───── Listed records
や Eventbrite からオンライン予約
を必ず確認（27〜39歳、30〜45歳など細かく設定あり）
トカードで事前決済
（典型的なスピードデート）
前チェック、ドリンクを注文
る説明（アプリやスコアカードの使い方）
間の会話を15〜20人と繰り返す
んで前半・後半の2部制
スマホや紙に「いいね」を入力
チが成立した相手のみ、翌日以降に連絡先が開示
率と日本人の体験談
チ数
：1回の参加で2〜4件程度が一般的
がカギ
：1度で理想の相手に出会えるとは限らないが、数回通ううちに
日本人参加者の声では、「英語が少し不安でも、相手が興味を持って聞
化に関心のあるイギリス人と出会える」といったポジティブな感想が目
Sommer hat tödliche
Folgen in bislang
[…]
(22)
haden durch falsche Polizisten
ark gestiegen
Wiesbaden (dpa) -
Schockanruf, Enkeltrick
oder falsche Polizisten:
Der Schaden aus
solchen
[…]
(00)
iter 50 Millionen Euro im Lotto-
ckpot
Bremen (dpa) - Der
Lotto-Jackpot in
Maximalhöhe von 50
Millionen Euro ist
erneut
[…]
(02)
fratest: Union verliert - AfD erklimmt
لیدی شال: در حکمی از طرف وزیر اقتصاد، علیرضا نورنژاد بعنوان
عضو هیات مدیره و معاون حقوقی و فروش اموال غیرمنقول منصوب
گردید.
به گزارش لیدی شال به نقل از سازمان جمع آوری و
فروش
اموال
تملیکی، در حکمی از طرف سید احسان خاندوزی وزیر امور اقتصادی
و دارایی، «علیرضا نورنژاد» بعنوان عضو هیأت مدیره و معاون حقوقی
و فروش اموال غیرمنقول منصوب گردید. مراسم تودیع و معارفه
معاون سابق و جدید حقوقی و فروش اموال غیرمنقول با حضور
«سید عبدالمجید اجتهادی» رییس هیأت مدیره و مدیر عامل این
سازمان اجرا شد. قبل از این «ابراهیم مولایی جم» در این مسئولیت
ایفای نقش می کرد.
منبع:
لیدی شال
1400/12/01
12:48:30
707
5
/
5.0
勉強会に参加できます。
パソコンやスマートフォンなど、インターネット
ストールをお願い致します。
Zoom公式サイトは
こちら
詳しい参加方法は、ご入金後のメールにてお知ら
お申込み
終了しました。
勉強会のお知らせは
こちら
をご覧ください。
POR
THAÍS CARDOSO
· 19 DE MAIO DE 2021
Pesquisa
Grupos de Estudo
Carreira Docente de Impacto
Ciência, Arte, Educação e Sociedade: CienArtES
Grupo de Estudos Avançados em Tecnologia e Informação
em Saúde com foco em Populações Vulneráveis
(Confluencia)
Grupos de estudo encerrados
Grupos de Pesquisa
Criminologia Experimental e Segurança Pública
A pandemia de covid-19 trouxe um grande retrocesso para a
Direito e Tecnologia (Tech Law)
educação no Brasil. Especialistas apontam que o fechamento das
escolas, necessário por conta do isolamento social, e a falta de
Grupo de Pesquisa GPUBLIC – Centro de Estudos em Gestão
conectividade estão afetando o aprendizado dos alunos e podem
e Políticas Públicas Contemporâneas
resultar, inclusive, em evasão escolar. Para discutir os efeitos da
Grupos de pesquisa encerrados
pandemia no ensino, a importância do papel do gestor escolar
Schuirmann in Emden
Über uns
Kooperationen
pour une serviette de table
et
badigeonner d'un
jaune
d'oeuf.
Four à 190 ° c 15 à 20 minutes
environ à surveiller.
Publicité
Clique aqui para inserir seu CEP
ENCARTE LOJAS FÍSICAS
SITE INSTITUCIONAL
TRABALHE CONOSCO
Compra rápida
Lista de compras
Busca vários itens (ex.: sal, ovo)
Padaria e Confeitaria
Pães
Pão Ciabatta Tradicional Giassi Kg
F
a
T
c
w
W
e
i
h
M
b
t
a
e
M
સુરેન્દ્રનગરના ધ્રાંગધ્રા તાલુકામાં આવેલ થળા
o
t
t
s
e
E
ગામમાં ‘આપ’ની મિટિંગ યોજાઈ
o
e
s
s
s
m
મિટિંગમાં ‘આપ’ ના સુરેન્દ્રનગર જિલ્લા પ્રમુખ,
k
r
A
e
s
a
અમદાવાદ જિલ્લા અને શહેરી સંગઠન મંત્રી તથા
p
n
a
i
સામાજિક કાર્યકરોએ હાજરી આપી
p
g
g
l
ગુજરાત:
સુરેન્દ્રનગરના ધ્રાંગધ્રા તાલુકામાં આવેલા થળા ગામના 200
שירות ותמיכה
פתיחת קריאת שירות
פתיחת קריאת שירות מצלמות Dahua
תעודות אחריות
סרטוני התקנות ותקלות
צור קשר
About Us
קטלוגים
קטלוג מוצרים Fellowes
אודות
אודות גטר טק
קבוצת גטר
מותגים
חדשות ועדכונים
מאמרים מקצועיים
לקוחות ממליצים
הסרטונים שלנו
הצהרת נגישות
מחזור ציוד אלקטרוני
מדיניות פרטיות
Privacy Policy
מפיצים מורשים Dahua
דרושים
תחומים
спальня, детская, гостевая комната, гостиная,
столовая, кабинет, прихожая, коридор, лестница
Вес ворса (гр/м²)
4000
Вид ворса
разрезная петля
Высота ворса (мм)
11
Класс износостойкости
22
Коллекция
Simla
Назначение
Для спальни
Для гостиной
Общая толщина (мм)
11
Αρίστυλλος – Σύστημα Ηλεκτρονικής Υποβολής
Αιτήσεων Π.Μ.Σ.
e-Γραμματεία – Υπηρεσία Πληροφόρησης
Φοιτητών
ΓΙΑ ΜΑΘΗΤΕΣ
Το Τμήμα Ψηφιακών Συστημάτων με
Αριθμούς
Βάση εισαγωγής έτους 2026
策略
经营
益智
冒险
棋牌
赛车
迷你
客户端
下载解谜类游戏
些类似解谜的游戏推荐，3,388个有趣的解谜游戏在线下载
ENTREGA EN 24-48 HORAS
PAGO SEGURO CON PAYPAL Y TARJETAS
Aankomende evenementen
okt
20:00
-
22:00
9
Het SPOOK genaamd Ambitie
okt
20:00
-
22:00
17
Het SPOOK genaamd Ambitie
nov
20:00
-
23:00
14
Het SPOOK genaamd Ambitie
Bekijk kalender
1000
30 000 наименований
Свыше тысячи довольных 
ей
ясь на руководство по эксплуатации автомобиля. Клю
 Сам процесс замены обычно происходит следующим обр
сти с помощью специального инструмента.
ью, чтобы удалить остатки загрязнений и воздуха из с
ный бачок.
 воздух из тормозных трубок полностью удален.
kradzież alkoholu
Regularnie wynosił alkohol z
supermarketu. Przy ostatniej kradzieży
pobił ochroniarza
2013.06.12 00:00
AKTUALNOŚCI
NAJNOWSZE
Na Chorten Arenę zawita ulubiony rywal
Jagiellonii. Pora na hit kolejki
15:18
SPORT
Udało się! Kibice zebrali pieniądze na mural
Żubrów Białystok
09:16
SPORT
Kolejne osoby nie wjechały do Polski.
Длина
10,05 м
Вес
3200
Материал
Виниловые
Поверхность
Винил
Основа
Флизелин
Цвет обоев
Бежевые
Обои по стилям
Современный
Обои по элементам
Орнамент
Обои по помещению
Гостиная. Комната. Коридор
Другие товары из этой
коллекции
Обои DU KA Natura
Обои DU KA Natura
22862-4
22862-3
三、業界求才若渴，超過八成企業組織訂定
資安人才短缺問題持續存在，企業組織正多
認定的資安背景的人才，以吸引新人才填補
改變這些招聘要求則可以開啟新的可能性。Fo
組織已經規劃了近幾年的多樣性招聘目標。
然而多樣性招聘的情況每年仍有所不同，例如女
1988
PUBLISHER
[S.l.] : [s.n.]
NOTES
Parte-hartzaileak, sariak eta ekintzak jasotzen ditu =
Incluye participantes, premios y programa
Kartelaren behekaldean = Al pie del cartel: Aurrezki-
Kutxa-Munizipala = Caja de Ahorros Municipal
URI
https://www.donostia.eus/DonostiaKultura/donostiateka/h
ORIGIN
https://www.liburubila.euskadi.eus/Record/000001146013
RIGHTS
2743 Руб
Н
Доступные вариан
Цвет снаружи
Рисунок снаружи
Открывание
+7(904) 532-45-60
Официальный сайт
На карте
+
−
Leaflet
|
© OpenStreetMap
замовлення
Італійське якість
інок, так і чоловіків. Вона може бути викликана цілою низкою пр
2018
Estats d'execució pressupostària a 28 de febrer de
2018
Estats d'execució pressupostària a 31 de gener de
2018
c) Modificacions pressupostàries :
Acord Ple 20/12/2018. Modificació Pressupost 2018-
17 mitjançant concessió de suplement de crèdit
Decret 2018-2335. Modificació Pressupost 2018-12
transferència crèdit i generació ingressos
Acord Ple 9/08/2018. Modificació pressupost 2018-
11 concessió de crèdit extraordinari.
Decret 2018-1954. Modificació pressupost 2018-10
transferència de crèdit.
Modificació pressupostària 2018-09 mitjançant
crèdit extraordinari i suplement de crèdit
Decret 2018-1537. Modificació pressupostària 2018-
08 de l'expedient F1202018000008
──────────
What needs to be done
Output the lines of the records above exactly as they appear, from the line containing "סרטוני התקנות ותקלות" through the line containing "ясь на руководство".

Answer area
סרטוני התקנות ותקלות
צור קשר
About Us
קטלוגים
קטלוג מוצרים Fellowes
אודות
אודות גטר טק
קבוצת גטר
מותגים
חדשות ועדכונים
מאמרים מקצועיים
לקוחות ממליצים
הסרטונים שלנו
הצהרת נגישות
מחזור ציוד אלקטרוני
מדיניות פרטיות
Privacy Policy
מפיצים מורשים Dahua
דרושים
תחומים
спальня, детская, гостевая комната, гостиная,
столовая, кабинет, прихожая, коридор, лестница
Вес ворса (гр/м²)
4000
Вид ворса
разрезная петля
Высота ворса (мм)
11
Класс износостойкости
22
Коллекция
Simla
Назначение
Для спальни
Для гостиной
Общая толщина (мм)
11
Αρίστυλλος – Σύστημα Ηλεκτρονικής Υποβολής
Αιτήσεων Π.Μ.Σ.
e-Γραμματεία – Υπηρεσία Πληροφόρησης
Φοιτητών
ΓΙΑ ΜΑΘΗΤΕΣ
Το Τμήμα Ψηφιακών Συστημάτων με
Αριθμούς
Βάση εισαγωγής έτους 2026
策略
经营
益智
冒险
棋牌
赛车
迷你
客户端
下载解谜类游戏
些类似解谜的游戏推荐，3,388个有趣的解谜游戏在线下载
ENTREGA EN 24-48 HORAS
PAGO SEGURO CON PAYPAL Y TARJETAS
Aankomende evenementen
okt
20:00
-
22:00
9
Het SPOOK genaamd Ambitie
okt
20:00
-
22:00
17
Het SPOOK genaamd Ambitie
nov
20:00
-
23:00
14
Het SPOOK genaamd Ambitie
Bekijk kalender
1000
30 000 наименований
Свыше тысячи довольных 
ей
ясь на руководство по эксплуатации автомобиля. Клю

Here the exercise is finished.